There was no transfer of actual ownership interests by the Pachecos
to a third party. The Pacheco family merely changed their ownership
from one form to another. The ownership remained in the same
hands. Hence, the private respondent has no basis for its claim of a
right of first refusal under the lease contract.
WHEREFORE, the instant petition is hereby GRANTED. The
questioned decision and resolution of the then Intermediate
Appellate Court are REVERSED and SET ASIDE. The amended
complaint in Civil Case No. 885-V-79 of the then Court of First
Instance of Bulacan is DISMISSED. No costs.
SO ORDERED.

Fernan (Chairman), Bidin and Cortes, JJ., concur.


Feliciano, J., no part, being the former counsel of private
respondent.

Petition granted. Decision reversed and set aside.
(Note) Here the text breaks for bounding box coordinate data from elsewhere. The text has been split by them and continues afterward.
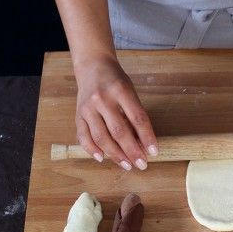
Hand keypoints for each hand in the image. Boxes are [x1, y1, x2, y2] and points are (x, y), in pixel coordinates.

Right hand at [74, 55, 157, 169]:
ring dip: (115, 155)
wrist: (92, 66)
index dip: (147, 137)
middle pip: (119, 131)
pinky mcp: (78, 115)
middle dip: (132, 151)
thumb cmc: (116, 81)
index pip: (138, 118)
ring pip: (101, 137)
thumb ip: (135, 114)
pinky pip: (83, 136)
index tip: (154, 152)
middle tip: (142, 165)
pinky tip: (102, 158)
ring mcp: (88, 108)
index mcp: (121, 91)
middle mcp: (102, 99)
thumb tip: (143, 143)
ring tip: (127, 165)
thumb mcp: (130, 92)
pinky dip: (92, 150)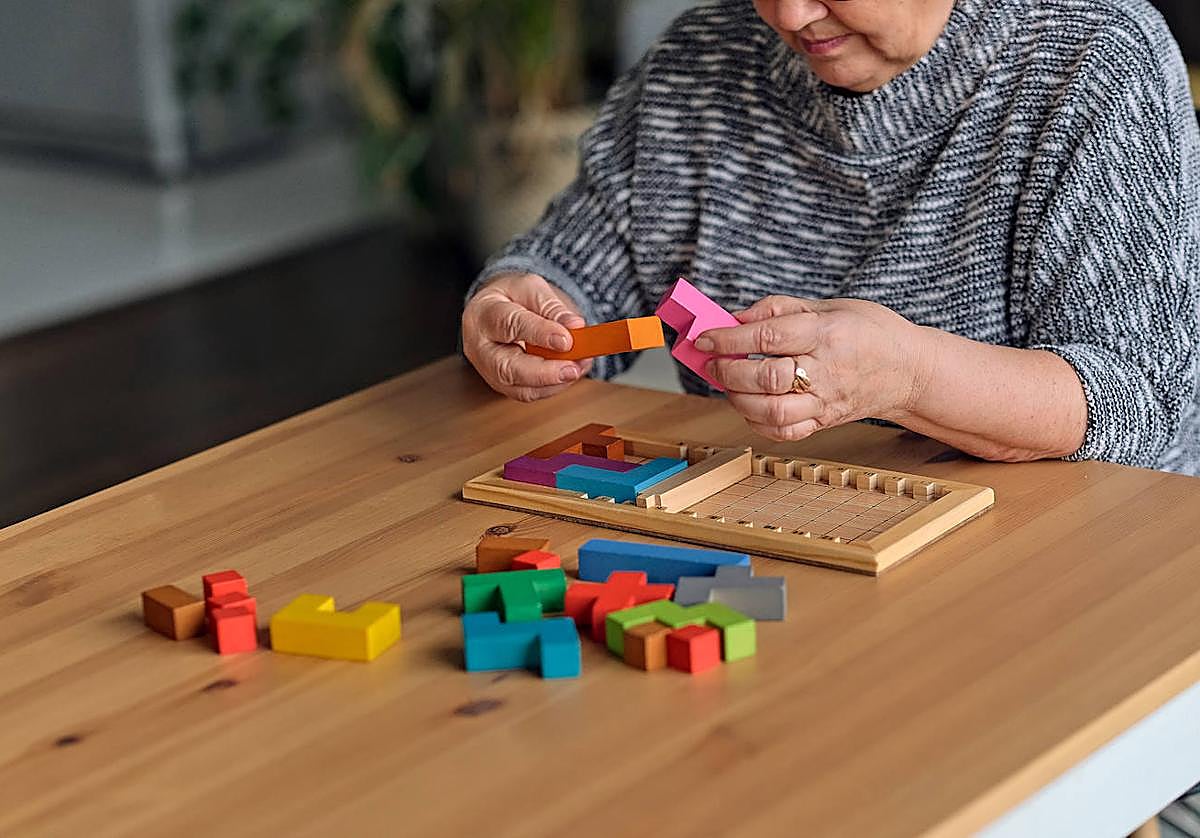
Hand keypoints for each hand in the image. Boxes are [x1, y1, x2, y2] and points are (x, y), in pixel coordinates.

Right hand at [462, 273, 592, 401]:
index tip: (566, 340)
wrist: (498, 312)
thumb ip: (552, 307)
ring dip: (554, 383)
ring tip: (578, 368)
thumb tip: (575, 326)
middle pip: (507, 368)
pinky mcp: (504, 385)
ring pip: (519, 388)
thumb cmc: (511, 298)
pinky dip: (554, 386)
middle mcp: (481, 347)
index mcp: (484, 314)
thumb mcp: (531, 289)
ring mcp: (489, 371)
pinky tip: (570, 372)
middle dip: (544, 373)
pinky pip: (529, 393)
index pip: (508, 325)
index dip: (539, 334)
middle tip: (572, 369)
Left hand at [695, 296, 928, 440]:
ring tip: (729, 385)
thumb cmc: (869, 331)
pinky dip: (757, 422)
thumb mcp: (828, 305)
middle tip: (712, 363)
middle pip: (766, 378)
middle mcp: (826, 370)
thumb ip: (779, 308)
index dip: (727, 338)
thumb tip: (734, 317)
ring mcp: (826, 401)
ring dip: (738, 399)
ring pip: (772, 411)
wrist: (909, 369)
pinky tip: (750, 405)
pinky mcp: (825, 421)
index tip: (703, 338)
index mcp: (826, 333)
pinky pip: (784, 432)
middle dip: (728, 371)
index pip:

Notes.—Stockholders may be sued by a corporate creditor to the
extent of their unpaid subscription. (Edward Keller & Co., Ltd. vs.
COB Group Marketing, Inc., 141 SCRA 1).
Shares of stock may be transferred by delivery to the transferee
of the certificate properly indorsed. Title may be vested in the
transferee by delivery of the certificate with a written assignment or
indorsement thereof. (Rivera vs. Florendo, 144 SCRA 643).